O cantinho de João Ferreira
Eu, João dos Santos Ferreira, nasci no tempo antes do 25 de abril, que era o tempo do fascismo. Desta forma posso abordar o antes, o depois, as fases mais tristes, e as mais alegres. Pelos meus 22 anos, em 1954, era o tempo mais tenebroso do fascismo, do qual vou aqui recordar quatro momentos dos mais tristes e que nunca poderei esquecer.
Em primeiro lugar, estava num lugar que não tem interesse mencionar, quando chegou a “rusga”. Essa “rusga”, que era formada por dois P.I.D.E.’s, obrigou-me a esvaziar os bolsos das calças para lhes mostrar os pertences. Algo que trazia comigo, era uma navalha de debulhar batatas, objeto ao qual torceram o nariz dizendo:
Tens sorte que a navalha é de ponta redonda, se assim não fosse partia-a a meio com este alicate! – Era a navalha com que aprontava as minhas magras refeições.
Num segundo momento, cara-a-cara com os fachos, eu trabalhava em Cascais como pintor da construção civil. Fui abordado, novamente por um P.I.D.E. que me forçou a dar-lhe uma bisnaga de brincar que havia custado quase uma hora de trabalho. Estando com um colega oriundo de Viana do Castelo, que à mesma questão não queria aceder, o P.I.D.E. ameaçou-o logo de prisão. O rapaz, ameaçado de prisão e à pistola, tal como eu, teve de se desfazer do pertence. Tenho a ressalvar que era domingo gordo de Carnaval.
O terceiro gesto que presenciei, foi junto à “Adega Machado”, no Bairro Alto: um colega de trabalho, a quem lhe era pedido para se mexer dali para fora não quis, sendo que a resposta à inatividade do mesmo, foi a quebra da cana do nariz a cassetete, tendo ficado o mesmo, logo ali num mar de sangue.
O quarto e último episódio, foi quando estava na avenida Almirante dos Reis e tinha uma mala com roupa de trabalho e ferramenta. Um agente inquiriu sobre o que a mesma levava, ao que respondi que era material de pintura e roupa também para o efeito. O P.I.D.E. disse que não era necessário abrir a mala, nem desconchavar os pertences. Foi o único dos cinco com educação, que mostrou respeito e inteligência. Este tipo de problemas, só escalaram em número até o povo se fartar e se dar o 25 de abril: esse dia maravilhoso! Já de 42 anos feitos, recordo estar a retirar as telhas e madeiras de uma vivenda para a mandar abaixo e reconstruir outra no seu lugar.

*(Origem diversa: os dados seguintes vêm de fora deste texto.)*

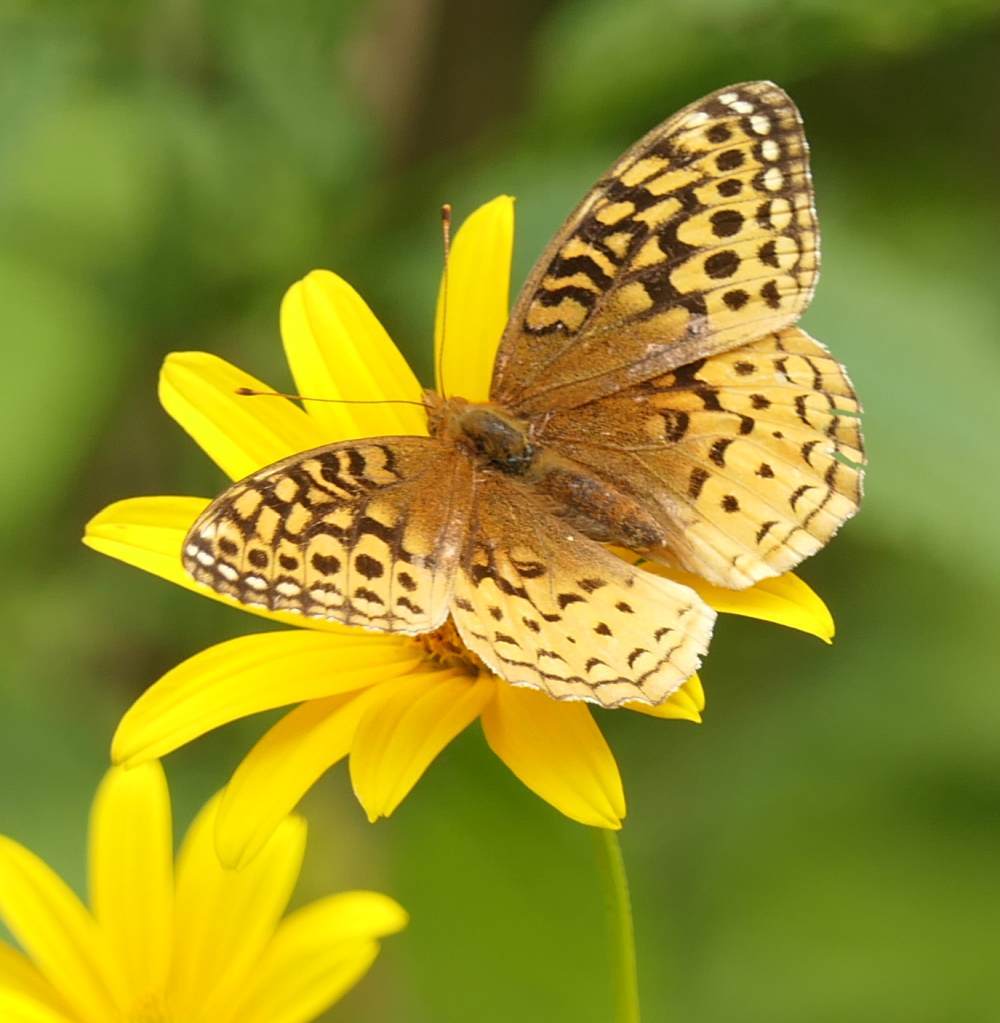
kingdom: Animalia
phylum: Arthropoda
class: Insecta
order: Lepidoptera
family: Nymphalidae
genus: Speyeria
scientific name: Speyeria cybele
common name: Great spangled fritillary
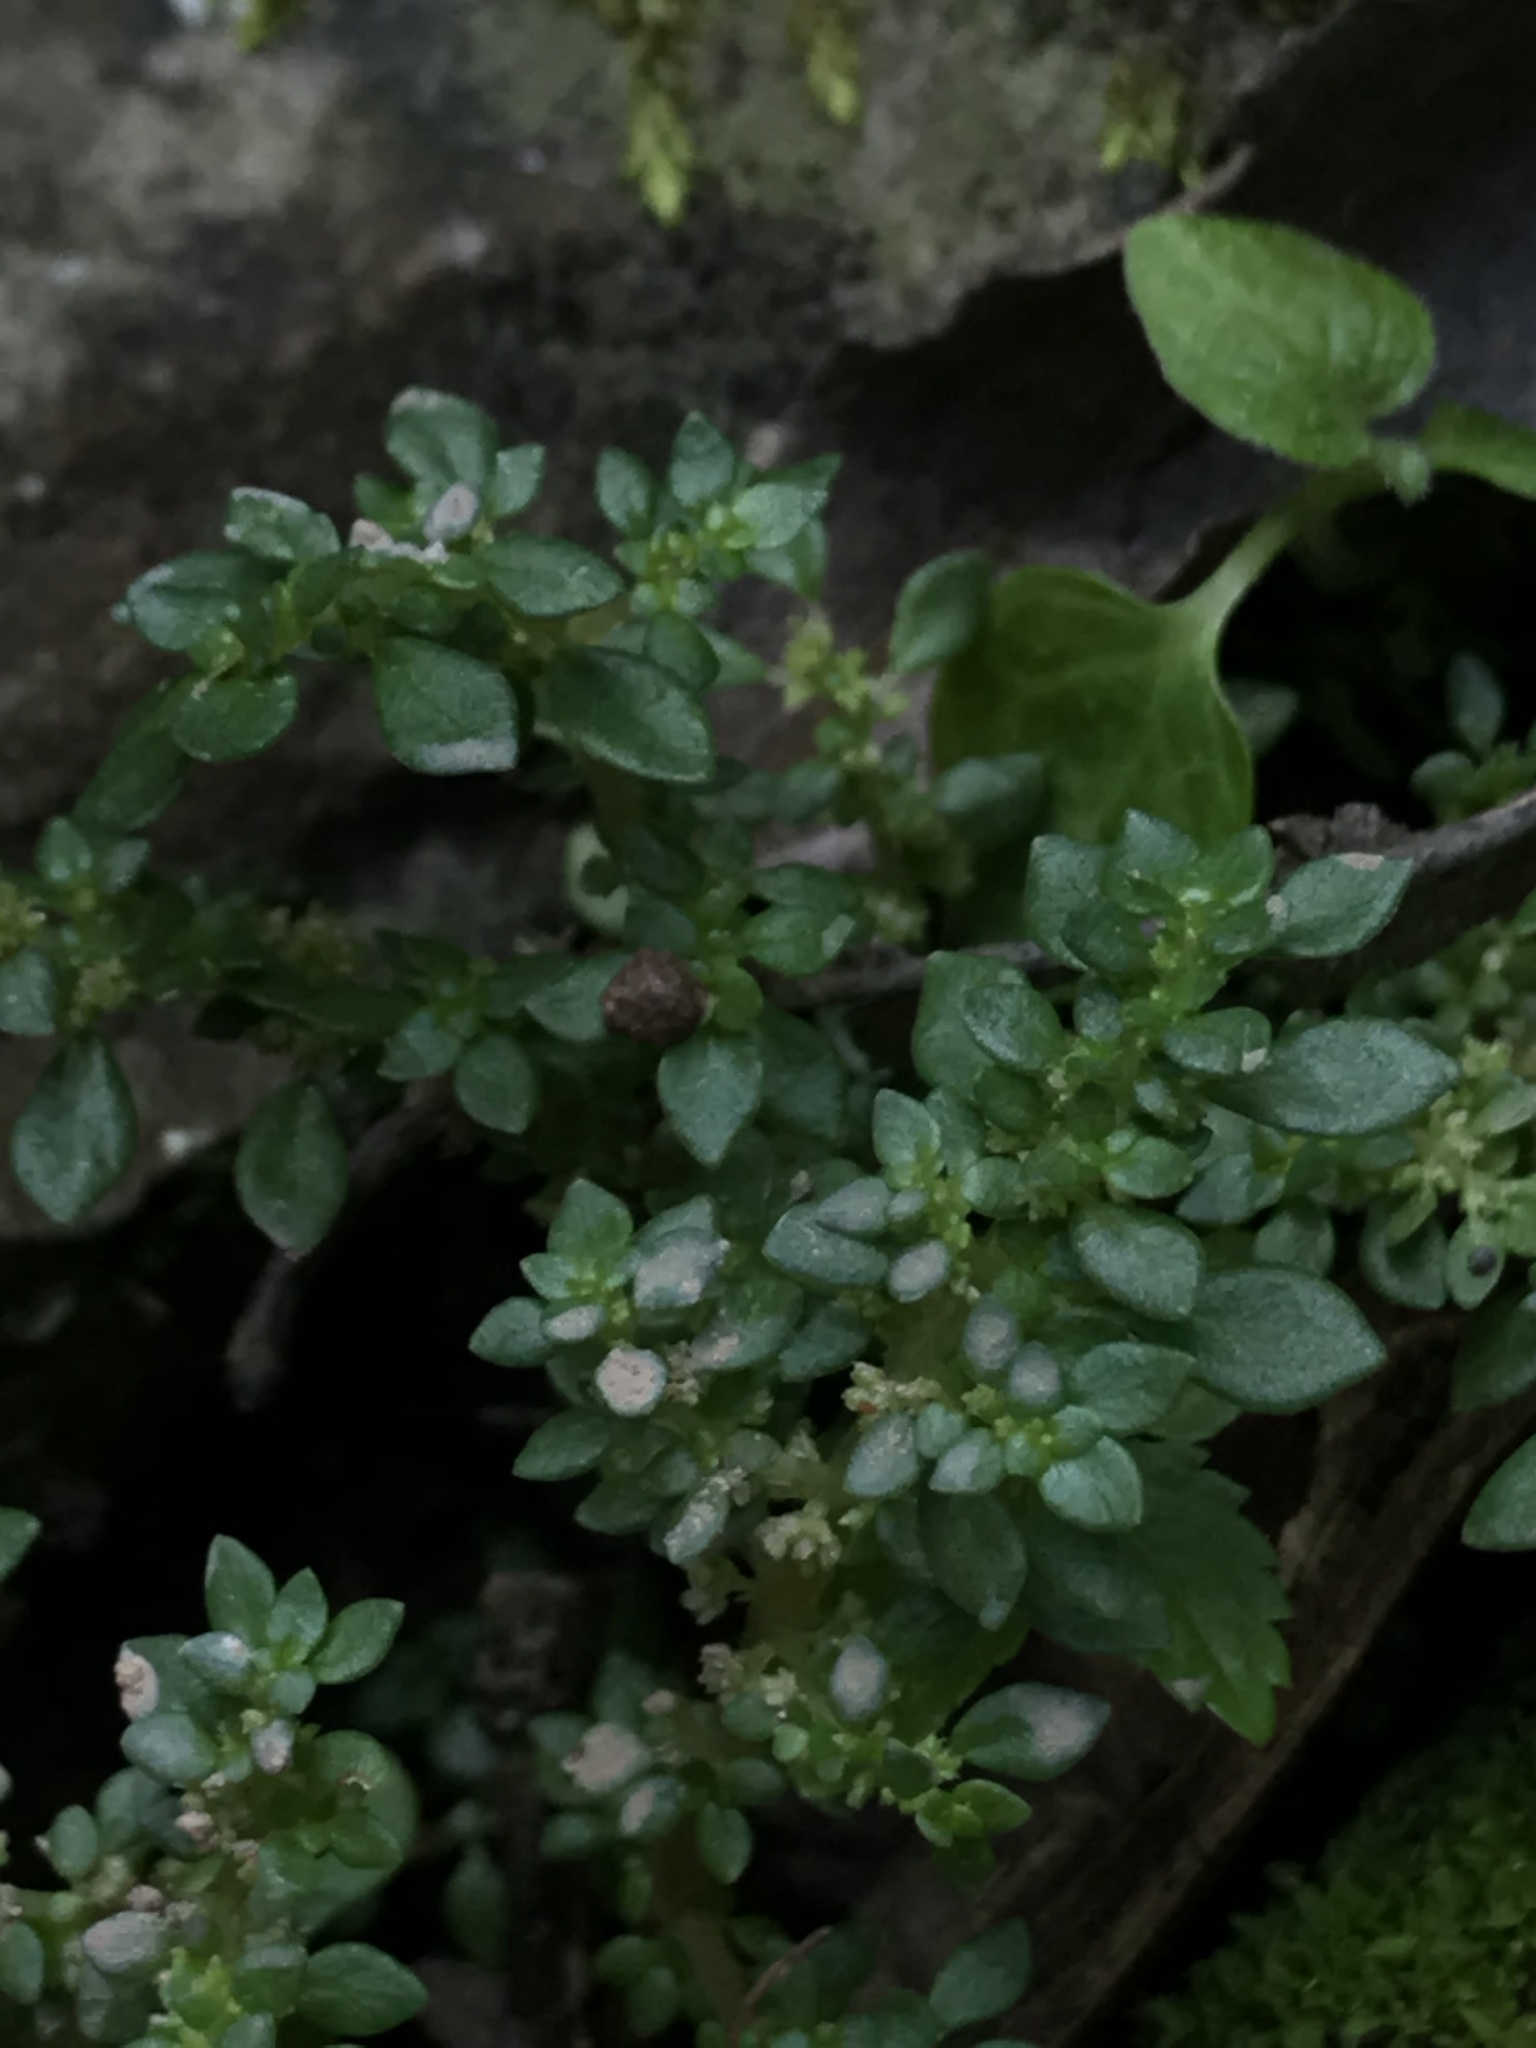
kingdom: Plantae
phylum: Tracheophyta
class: Magnoliopsida
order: Rosales
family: Urticaceae
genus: Pilea
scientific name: Pilea microphylla
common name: Artillery-plant
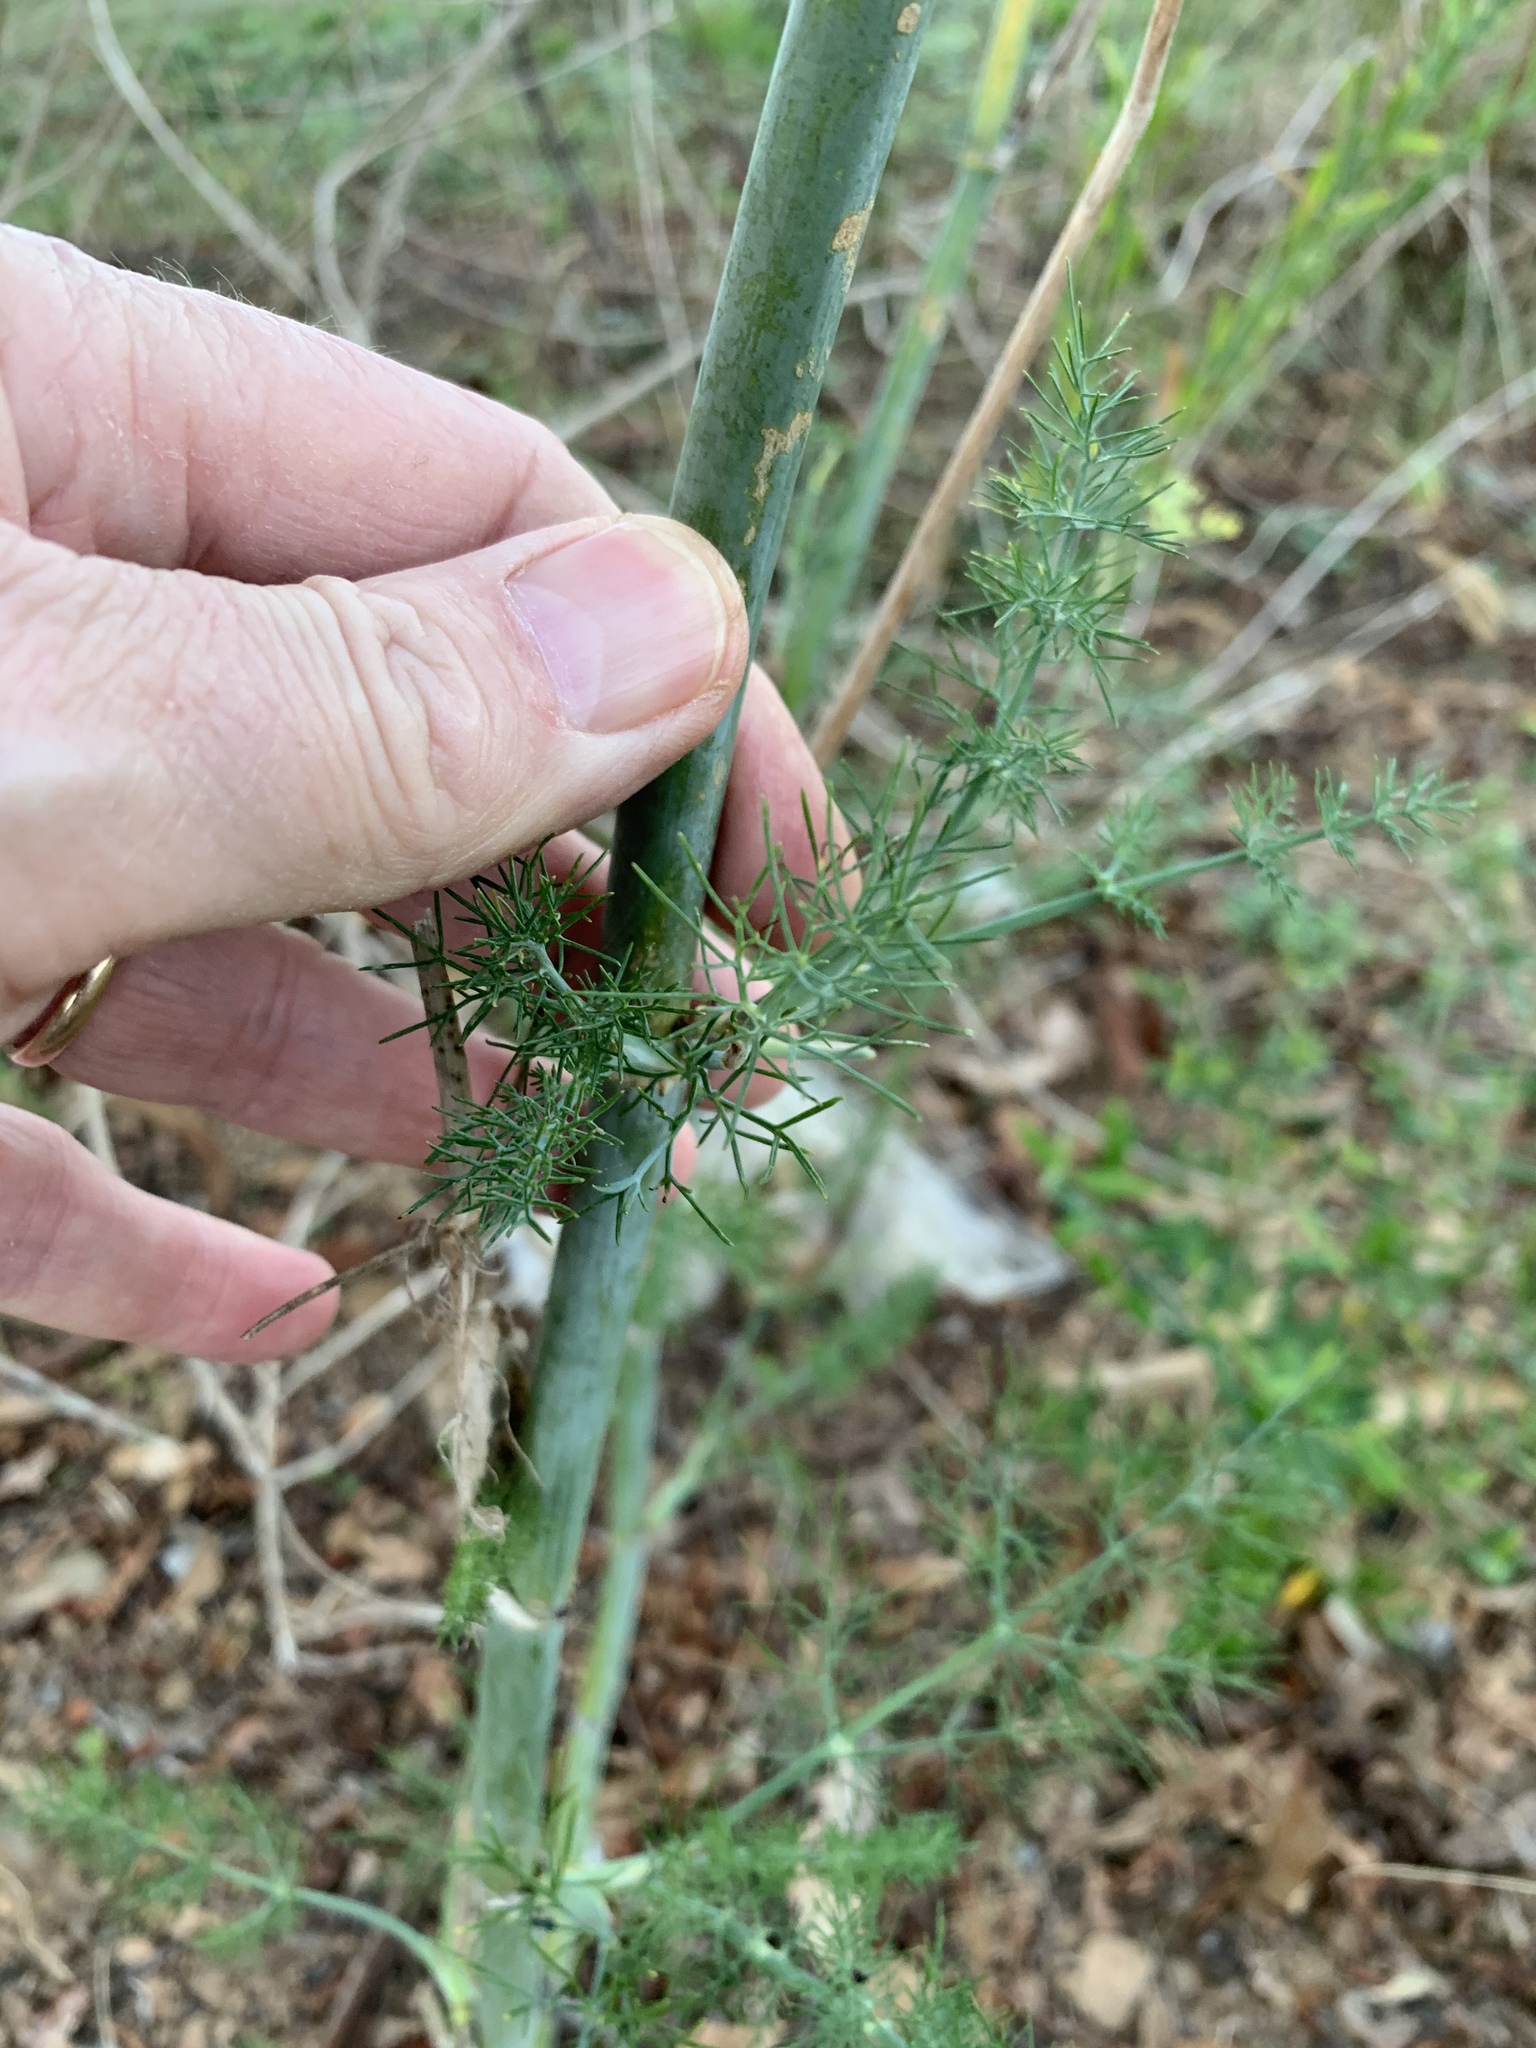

Uma vizinha chegou-se a mim e disse:
O governo de Marcelo já caiu. – E aí inspirei um grande alívio e senti a nação a libertar-se e a renascer. O mais lindo de se presenciar, foram os cânticos de Paulo de Carvalho: o “E Depois do Adeus”, com a resposta “Grândola Vila Morena”, esta da autoria e voz de José Afonso.
Em modo resumido, dois presidentes que não foram votados: António de Spínola e Costa Gomes, viram passar seis governos que não singraram. Assim, já no tempo de Álvaro Cunhal, que foi “ministro sem pasta”, conhecemos o primeiro primeiro-ministro deste arco, novo e constitucional, Mário Soares, filiado ao Partido Socialista. Daí até à data, houve, contando também com Marcelo Rebelo de Sousa, ao todo, cinco Presidentes da República, tendo todos cumprido dois mandatos por inteiro.
Esta ano cumprem-se, em especial, 50 anos da “Revolução dos Cravos”, momento que em mais de nove décadas da minha vida não vi igual. Despeço-me dos meus leitores, com a esperança de conseguir passar um testemunho e este cravo de Abril.